I first learned to hunt deer with a group of neighbors where I grew-up in Ohio. We all had our favorite stands or places to sit for the first couple days of deer season, then if we hadn’t yet harvested a deer, we would get together as a group to move deer through a wood-lot somewhere towards waiting hunters. Here in Kansas, I have harvested several deer from stands or blinds strategically placed along travel routes or at natural feeding spots. When we built our raised blind years ago, we hung a corn feeder in a draw in front of the blind. Squirrels chewed a hole in the bottom of the feeder, so we tried another. Unhappy with that feeder, we began simply scattering buckets of shelled corn, ear corn, apples or pears on the ground over an area the size of a couple houses, which we still do today.
Chronic Wasting Disease (CWD) is a very infectious and deadly disease that was first discovered in our KS wild deer in 2005 in the northwestern part of the state, and has steadily spread south and eastward across Kansas. While conservation professionals are not certain of all the ways in which CWD spreads, they agree that the most prevalent seems to be from direct deer-to-deer contact, through saliva, urine, feces etc.
A friend frequently attends the open meetings held around the state where the public is invited to listen to, and to comment on topics such as proposed hunting season dates, etc. and topics of concern such as CWD. He told me that a topic of discussion at the last meeting he attended this summer was whether or not feeding and baiting deer aids in the transmission of CWD, and the possibility of making that practice illegal here in KS arose.
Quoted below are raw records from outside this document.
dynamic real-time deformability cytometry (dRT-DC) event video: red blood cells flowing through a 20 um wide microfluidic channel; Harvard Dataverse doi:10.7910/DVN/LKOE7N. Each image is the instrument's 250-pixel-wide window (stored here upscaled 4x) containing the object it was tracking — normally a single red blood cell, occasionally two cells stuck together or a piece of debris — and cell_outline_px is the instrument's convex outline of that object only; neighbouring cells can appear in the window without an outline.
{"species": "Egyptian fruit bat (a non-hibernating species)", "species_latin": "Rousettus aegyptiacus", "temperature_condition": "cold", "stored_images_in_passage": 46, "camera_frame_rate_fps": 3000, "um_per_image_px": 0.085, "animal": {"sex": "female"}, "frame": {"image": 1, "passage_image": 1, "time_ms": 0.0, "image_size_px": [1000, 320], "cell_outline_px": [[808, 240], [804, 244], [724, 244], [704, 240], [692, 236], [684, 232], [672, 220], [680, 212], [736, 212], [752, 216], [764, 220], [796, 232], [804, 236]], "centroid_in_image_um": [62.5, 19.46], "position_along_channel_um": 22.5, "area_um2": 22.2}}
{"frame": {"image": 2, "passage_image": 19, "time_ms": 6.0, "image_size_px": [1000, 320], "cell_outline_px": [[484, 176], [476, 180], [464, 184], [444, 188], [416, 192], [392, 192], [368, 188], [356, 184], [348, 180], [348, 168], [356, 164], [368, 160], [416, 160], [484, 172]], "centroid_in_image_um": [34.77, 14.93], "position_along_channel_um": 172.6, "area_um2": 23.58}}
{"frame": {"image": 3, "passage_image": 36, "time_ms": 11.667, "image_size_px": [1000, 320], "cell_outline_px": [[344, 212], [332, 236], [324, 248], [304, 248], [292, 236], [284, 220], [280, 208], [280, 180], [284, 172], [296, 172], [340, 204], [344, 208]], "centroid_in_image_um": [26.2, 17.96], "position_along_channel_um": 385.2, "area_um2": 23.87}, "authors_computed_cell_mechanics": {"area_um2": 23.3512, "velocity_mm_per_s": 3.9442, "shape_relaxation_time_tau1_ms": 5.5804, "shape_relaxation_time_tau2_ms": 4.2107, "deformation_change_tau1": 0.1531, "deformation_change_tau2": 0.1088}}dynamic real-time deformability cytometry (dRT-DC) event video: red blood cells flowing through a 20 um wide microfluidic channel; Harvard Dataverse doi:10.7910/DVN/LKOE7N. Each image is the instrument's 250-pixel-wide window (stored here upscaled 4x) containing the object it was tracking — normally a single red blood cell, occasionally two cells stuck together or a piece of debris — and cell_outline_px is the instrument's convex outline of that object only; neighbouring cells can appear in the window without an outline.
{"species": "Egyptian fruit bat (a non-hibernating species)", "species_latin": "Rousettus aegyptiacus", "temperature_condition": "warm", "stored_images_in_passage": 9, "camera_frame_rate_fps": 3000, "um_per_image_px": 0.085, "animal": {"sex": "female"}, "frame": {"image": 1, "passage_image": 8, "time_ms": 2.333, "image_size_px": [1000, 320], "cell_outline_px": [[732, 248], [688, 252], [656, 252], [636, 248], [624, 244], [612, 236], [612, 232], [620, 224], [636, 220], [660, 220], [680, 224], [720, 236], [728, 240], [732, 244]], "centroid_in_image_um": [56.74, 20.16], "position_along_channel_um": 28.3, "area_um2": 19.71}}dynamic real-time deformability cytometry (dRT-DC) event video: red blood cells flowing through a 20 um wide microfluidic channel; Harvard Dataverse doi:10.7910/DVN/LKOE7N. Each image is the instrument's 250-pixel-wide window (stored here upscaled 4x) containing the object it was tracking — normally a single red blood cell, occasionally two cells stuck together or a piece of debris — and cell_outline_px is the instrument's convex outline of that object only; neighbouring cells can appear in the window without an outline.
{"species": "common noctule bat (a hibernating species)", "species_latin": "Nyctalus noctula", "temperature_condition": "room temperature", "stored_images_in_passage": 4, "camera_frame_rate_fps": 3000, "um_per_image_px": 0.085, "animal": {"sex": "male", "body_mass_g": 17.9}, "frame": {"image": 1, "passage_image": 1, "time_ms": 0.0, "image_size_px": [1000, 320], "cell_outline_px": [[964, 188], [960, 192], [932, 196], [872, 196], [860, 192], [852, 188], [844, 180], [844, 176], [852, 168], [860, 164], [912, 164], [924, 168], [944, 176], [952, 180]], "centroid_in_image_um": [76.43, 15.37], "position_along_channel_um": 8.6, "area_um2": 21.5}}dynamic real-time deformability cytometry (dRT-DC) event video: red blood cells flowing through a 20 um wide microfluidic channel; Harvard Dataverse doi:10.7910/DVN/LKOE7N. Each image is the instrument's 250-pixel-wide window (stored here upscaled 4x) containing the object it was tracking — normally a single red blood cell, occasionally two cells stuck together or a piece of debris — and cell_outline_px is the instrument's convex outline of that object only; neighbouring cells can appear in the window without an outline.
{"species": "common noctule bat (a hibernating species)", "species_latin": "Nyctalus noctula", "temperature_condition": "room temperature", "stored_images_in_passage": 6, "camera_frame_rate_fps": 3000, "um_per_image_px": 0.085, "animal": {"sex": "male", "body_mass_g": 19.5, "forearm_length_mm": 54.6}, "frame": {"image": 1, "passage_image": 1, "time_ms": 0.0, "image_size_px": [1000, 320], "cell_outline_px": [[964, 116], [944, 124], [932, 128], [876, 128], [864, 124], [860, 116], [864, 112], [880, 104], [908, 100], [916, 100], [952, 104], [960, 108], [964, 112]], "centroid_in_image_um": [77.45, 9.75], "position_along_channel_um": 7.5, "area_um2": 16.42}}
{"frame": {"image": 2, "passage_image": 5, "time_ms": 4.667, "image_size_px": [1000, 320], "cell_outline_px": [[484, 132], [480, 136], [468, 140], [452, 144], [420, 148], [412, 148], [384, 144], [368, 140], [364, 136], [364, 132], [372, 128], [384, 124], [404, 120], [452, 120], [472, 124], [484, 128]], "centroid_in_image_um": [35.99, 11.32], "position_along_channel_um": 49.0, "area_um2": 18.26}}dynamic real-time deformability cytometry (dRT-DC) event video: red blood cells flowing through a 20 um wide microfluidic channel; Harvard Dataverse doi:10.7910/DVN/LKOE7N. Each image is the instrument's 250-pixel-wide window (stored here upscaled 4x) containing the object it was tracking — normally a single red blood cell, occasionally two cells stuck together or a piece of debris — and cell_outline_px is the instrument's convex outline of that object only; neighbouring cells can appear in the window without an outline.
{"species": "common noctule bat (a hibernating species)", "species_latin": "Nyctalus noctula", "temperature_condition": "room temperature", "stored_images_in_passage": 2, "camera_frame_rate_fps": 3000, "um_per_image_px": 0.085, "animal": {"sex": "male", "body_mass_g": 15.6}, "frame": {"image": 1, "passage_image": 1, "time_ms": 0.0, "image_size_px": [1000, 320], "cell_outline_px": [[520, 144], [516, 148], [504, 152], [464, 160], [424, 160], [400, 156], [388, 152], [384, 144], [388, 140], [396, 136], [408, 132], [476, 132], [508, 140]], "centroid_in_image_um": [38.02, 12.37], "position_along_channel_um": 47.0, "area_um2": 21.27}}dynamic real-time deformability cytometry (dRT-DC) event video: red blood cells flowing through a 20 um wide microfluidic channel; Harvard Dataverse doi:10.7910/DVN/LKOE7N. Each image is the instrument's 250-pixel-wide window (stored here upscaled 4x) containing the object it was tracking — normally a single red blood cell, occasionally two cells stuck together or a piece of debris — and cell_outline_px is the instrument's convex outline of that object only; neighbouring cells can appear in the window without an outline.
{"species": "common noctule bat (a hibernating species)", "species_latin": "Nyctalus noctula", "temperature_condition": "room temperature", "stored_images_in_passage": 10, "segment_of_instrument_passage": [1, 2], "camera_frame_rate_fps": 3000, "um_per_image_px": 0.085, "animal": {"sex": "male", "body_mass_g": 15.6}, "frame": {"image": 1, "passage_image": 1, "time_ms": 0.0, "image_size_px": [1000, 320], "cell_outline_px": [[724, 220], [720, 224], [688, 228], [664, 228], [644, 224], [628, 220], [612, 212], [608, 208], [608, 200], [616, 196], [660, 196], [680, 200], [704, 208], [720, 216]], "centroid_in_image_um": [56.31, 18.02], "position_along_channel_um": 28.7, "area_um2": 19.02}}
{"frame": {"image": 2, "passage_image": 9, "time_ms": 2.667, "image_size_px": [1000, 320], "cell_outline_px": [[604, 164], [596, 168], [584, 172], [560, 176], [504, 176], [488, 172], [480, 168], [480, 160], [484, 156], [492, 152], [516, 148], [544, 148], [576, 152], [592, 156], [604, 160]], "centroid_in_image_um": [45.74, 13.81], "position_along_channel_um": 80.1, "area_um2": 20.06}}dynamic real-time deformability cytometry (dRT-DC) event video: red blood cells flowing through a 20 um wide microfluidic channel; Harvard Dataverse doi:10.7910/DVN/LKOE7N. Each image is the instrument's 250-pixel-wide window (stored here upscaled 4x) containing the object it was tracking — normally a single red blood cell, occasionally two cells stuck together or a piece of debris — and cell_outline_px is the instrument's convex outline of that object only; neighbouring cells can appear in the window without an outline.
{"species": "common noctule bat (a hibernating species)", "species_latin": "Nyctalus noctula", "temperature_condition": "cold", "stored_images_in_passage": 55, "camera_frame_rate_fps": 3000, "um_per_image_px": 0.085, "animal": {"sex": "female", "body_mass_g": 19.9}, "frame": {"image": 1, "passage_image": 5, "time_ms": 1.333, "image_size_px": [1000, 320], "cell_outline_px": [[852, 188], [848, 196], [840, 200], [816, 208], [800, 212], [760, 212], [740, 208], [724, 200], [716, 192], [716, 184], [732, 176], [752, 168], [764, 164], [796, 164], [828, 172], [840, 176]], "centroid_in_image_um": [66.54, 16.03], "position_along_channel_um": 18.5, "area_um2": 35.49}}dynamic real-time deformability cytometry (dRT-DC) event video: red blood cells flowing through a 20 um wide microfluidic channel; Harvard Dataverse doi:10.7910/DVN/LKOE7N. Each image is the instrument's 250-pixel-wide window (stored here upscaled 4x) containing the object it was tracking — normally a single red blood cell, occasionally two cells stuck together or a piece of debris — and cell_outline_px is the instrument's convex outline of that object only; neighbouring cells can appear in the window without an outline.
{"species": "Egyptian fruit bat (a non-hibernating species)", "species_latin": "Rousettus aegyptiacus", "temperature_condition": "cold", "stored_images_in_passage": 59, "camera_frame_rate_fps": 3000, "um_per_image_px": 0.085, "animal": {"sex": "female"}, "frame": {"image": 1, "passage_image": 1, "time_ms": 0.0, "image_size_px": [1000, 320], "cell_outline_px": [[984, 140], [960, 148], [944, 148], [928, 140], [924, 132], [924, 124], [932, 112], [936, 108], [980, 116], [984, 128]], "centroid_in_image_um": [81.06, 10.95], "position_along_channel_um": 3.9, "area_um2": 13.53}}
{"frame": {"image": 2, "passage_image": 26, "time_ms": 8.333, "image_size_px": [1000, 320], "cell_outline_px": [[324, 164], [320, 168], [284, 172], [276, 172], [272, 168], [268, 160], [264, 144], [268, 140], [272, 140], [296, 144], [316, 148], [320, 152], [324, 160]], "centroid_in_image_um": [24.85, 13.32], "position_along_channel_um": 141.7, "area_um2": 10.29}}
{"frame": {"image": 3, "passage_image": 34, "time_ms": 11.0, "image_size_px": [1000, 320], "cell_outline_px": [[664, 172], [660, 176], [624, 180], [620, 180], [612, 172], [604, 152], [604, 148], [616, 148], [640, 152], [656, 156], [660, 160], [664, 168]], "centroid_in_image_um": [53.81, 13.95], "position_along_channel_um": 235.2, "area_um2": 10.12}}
A brochure about Chronic Wasting Disease available from the Kansas Dept. of Wildlife and Parks (KDWP) states that “Concentrating deer and elk by artificial feeding or baiting probably increases the likelihood of both direct and indirect transmission between individuals” (meaning deer and elk.) A recent post on the KDWP Facebook page urges hunters not to feed or bait deer, and a topic at the early September open-meeting at Kansas City was a proposal to disallow bait for deer to be placed on KDWP managed lands and on all land enrolled in the popular walk-in hunting program.
As one would expect, the KDWP Facebook post urging people not to bait or feed deer as a way to help slow the spread of CWD drew a multitude of comments, with those in support of feeding deer far outnumbering those against it. Comments supporting banning the practice offered little factual information, most merely stating their opposition to feeding and baiting deer, and that deer should be hunted “the old-fashioned way.” Comments supporting feeding and baiting deer often mentioned the fact that many deer naturally feed on the same alfalfa, corn stubble, soybean stubble and new wheat fields, making the commentor wonder how deer feeders are a problem.
We feed deer mostly to get them comfortable with browsing in front of our blind. Last season, I was seeing the same five does and fawns every morning. My sister on who’s property our blind stands, had never spent time with us in the blind during hunting season, so I took her with me one morning. I had prayed that God would at least allow us to see the same five deer that morning, but to our amazement, He brought us fourteen! For forty-five minutes, she got to watch fawns run and play like lambs, and young bucks spar with each other, none of which would have happened had the scattered corn not invited them to pause and browse on their way through to a nearby bedding area.
If corn is being fed to deer by dumping it in a big pile on the ground where every critter from miles around can come and eat from that same pile, I can see how that could concentrate saliva, urine and feces there. But I’m not convinced at all that scattering corn and apples in a large area like we do, or using a battery-powered corn feeder that flings a small amount of corn at a time over a broad area will contribute to the spread of Chronic Wasting Disease. I understand the argument, but color me skeptical. Continue to Explore Kansas Outdoors!